Load measurements taken over an 18-month period for each of the three arresters were then compared and data from the position experiencing the highest loads was reduced to a simplified test cycle. An acceleration factor was achieved by applying loads at much shorter time intervals (16 hours of testing equivalent to one year of service life). The original intent was to develop a test that enabled accelerated ageing of just the arrester leads. However this was later extended to mechanical testing of the arrester body as well.
Accelerated Ageing Testing
To simulate tensile forces in arrester leads, a test rig was built enabling a series of load cycles to be applied precisely to the leads and hence the arrester body (see Fig. 4).
The intent of the test rig was to closely simulate the types of failures experienced by arrester leads in the field and to achieve this in an accelerated timeframe. Once a repeatable and realistic failure mode has been achieved, the device can then evaluate and compare different lead configurations and materials. Method of load application (i.e. actuator type and location) changed during the project based on types of physical degradation experienced by leads during the course of testing. For example, the initial lead loading method was using a pneumatic actuator, as seen in Fig. 4. However, it was discovered that the arrester’s relatively low inertia resulted in an unrealistically low load limit in the lead, no matter the size of actuator or pressure used.
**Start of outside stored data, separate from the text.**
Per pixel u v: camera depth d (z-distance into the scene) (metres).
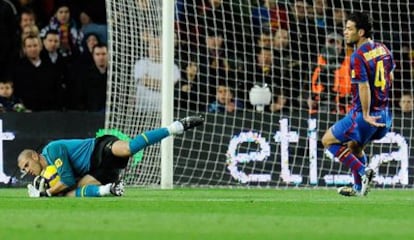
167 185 39.66
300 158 41.38
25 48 44.53
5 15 45.03
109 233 17.84
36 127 40.19
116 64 41.19
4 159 40.03
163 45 39.84
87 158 30.89
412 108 42.56
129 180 40.88
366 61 31.91
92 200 28.73
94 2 47.00
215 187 40.81
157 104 41.41
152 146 40.81
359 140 32.66
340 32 44.28
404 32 44.75
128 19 41.22
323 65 43.66
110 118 41.00
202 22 44.41
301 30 44.66
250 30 44.50
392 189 40.69
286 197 31.98
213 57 43.94
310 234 17.88
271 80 44.31
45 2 46.47
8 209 24.95
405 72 44.16
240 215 22.75
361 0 45.09
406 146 41.66
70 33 45.78
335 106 42.88
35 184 30.89
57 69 45.00
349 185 41.31
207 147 41.19
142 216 22.14
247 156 41.25
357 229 18.98
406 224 20.38
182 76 44.06
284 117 41.44
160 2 41.25
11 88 43.56
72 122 40.41
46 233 17.89
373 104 32.31
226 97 43.47
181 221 20.62
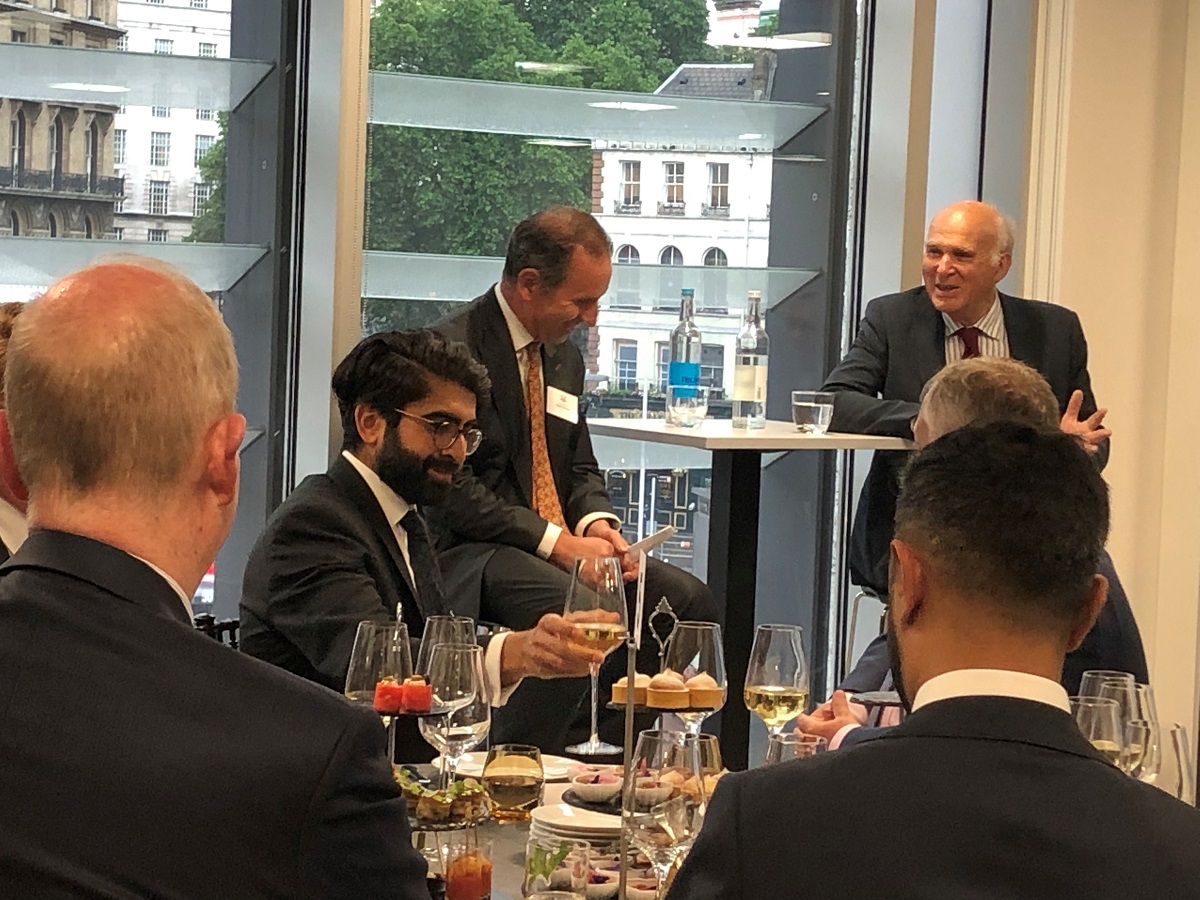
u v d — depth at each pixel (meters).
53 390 1.26
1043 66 4.72
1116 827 1.16
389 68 4.18
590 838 1.99
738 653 3.63
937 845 1.17
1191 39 4.78
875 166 4.73
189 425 1.29
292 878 1.18
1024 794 1.18
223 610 4.19
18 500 1.38
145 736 1.19
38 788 1.17
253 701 1.23
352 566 2.70
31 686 1.21
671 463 4.66
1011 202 4.79
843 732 2.41
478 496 3.55
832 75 4.77
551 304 3.66
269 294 4.11
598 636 2.39
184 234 4.03
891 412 3.70
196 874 1.15
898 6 4.63
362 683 2.14
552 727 3.50
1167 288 4.86
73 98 3.87
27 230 3.87
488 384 2.86
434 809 1.96
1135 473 4.87
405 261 4.25
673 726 2.50
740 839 1.22
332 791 1.20
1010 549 1.26
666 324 4.66
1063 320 4.21
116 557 1.26
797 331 4.82
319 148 3.99
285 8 4.02
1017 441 1.32
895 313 4.23
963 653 1.28
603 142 4.50
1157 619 4.90
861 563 4.11
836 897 1.17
The next generation of load application method was by swinging the arrester to fixed angles, which when released resulted in desired loads in the leads (see Fig. 5). This more closely resembles how an arrester lead is actually loaded, i.e. via conductor and arrester wind motion, but required the top link of the arrester to be replaced with a simple pivot. The loads in leads were easily controllable with this method of actuation and the higher test loads required could be obtained. Nevertheless, this test configuration resulted in frequent failure of the arrester’s top attachment stud. Although such failures have been reported in the field, the high rate experienced during testing indicted that this loading method was not realistic. The final and still used generation of load application is via an underslung lever mechanism that contacts and pushes the bottom of the arrester (see Fig. 6). An advantage of this approach is that the arrester with its original top link assembly can be tested without modification.
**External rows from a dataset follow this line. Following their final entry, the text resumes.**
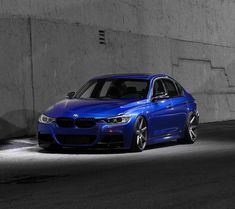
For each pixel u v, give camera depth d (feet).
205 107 73.31
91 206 21.42
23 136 48.55
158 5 66.90
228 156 36.52
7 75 47.42
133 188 25.13
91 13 56.59
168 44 68.13
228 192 24.11
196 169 30.73
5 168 31.78
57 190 24.76
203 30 75.51
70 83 53.57
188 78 71.56
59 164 33.19
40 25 50.52
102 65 57.67
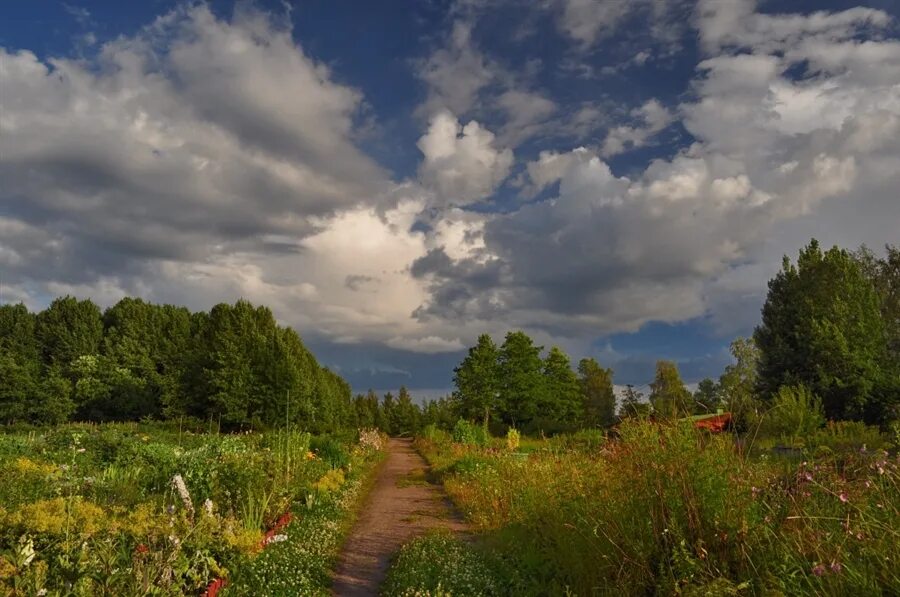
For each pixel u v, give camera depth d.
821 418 17.47
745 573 4.81
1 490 9.81
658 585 5.27
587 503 6.89
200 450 18.72
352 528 12.90
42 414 50.62
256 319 55.12
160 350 61.81
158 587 5.98
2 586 5.11
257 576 7.86
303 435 24.80
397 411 93.25
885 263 45.69
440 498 17.45
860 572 4.08
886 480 4.97
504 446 31.25
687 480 5.53
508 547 8.86
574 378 65.75
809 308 40.50
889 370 36.66
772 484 5.44
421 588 7.31
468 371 60.19
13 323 60.06
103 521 6.81
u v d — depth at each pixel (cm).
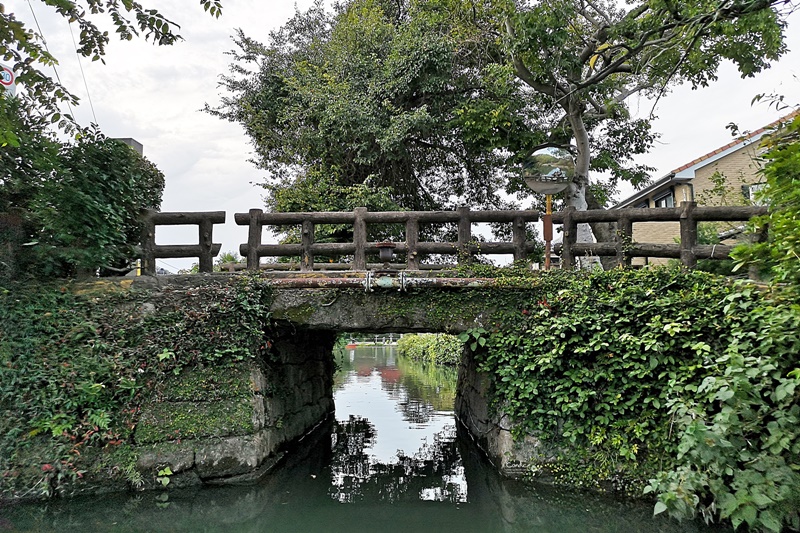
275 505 539
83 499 497
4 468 484
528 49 820
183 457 524
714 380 405
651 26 696
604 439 509
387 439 851
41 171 591
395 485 612
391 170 1181
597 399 521
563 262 621
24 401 506
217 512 509
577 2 958
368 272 590
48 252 575
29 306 546
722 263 625
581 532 450
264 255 649
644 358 497
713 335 480
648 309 507
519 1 961
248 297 581
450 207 1327
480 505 543
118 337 557
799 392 390
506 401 556
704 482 404
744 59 763
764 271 495
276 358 678
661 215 595
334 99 1075
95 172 592
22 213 587
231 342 565
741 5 501
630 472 495
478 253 630
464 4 999
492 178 1281
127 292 591
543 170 614
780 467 377
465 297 581
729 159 1298
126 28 503
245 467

The leads of arresters tested using this rig configuration have exhibited closest comparison to types of failures actually experienced in service (see Fig. 7). Subsequent testing in the current rig will evaluate the effect on life expectancy of undesirable lead lug orientations (e.g. tightened so they are not in-line with the load) as well as different lead materials and configurations.
In addition to accelerated ageing of arrester leads, the impact of repetitive shock loading on arrester functionality will be monitored. A selection of arresters has been electrically tested prior to being used for lead ageing. After an equivalent 30 years of mechanical testing, these will be electrically tested once more to allow comparison.
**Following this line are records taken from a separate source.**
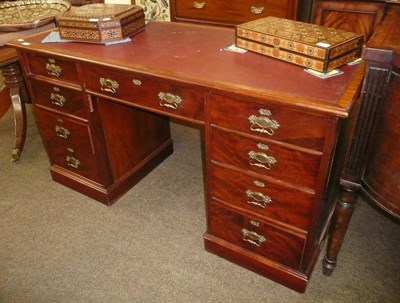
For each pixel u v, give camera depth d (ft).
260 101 3.47
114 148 5.94
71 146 5.96
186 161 7.25
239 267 4.96
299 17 6.35
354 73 3.76
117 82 4.54
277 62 4.13
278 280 4.67
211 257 5.12
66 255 5.24
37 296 4.67
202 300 4.54
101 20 4.90
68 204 6.20
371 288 4.57
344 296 4.49
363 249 5.12
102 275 4.92
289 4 6.11
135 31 5.34
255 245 4.63
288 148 3.63
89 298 4.63
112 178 6.07
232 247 4.86
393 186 3.27
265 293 4.58
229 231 4.78
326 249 4.69
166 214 5.92
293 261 4.40
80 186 6.32
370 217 5.67
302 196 3.84
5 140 8.16
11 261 5.17
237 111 3.74
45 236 5.57
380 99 3.19
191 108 4.08
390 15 4.17
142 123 6.43
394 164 3.20
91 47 4.96
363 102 3.29
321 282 4.68
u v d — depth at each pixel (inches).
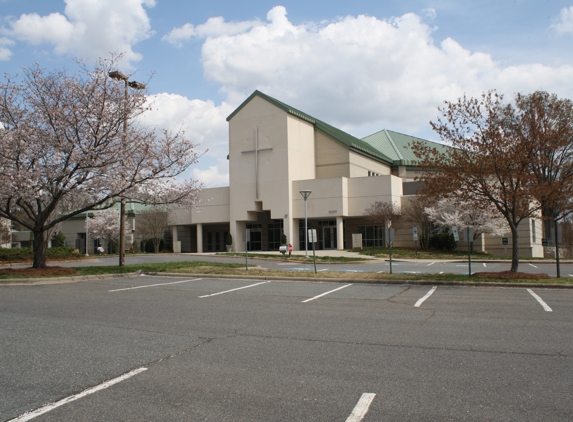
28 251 1120.2
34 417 185.6
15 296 516.1
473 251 1432.1
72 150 687.7
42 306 448.5
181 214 1803.6
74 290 570.3
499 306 442.0
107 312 415.2
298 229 1614.2
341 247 1540.4
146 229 1807.3
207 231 1897.1
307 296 517.7
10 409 193.8
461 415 184.7
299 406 195.2
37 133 685.3
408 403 197.3
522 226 1461.6
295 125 1622.8
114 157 729.6
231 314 405.7
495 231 1358.3
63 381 228.2
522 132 655.8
Non-gapped line arresters are increasingly being applied to improve lightning performance of transmission lines. While these arresters perform well electrically, their installation is often compromised by failures of the connection leads or the disconnector. Service experience shows that many of these failures are due to installation related issues. For example, connections between arrester and energized conductor or grounded structure are often subjected to static and dynamic loads which could lead to fatigue or overloading, resulting in either broken connections or damage to the arrester. The fact that present test standards do not address requirements for arrester connecting leads prompted EPRI to develop a mechanical measurement and testing approach to better understand these issues. However, method of testing must be carefully selected so that failure modes most closely replicate those actually experienced in service. Even minor changes to test rig configuration can result in significant variations in types of failure observed.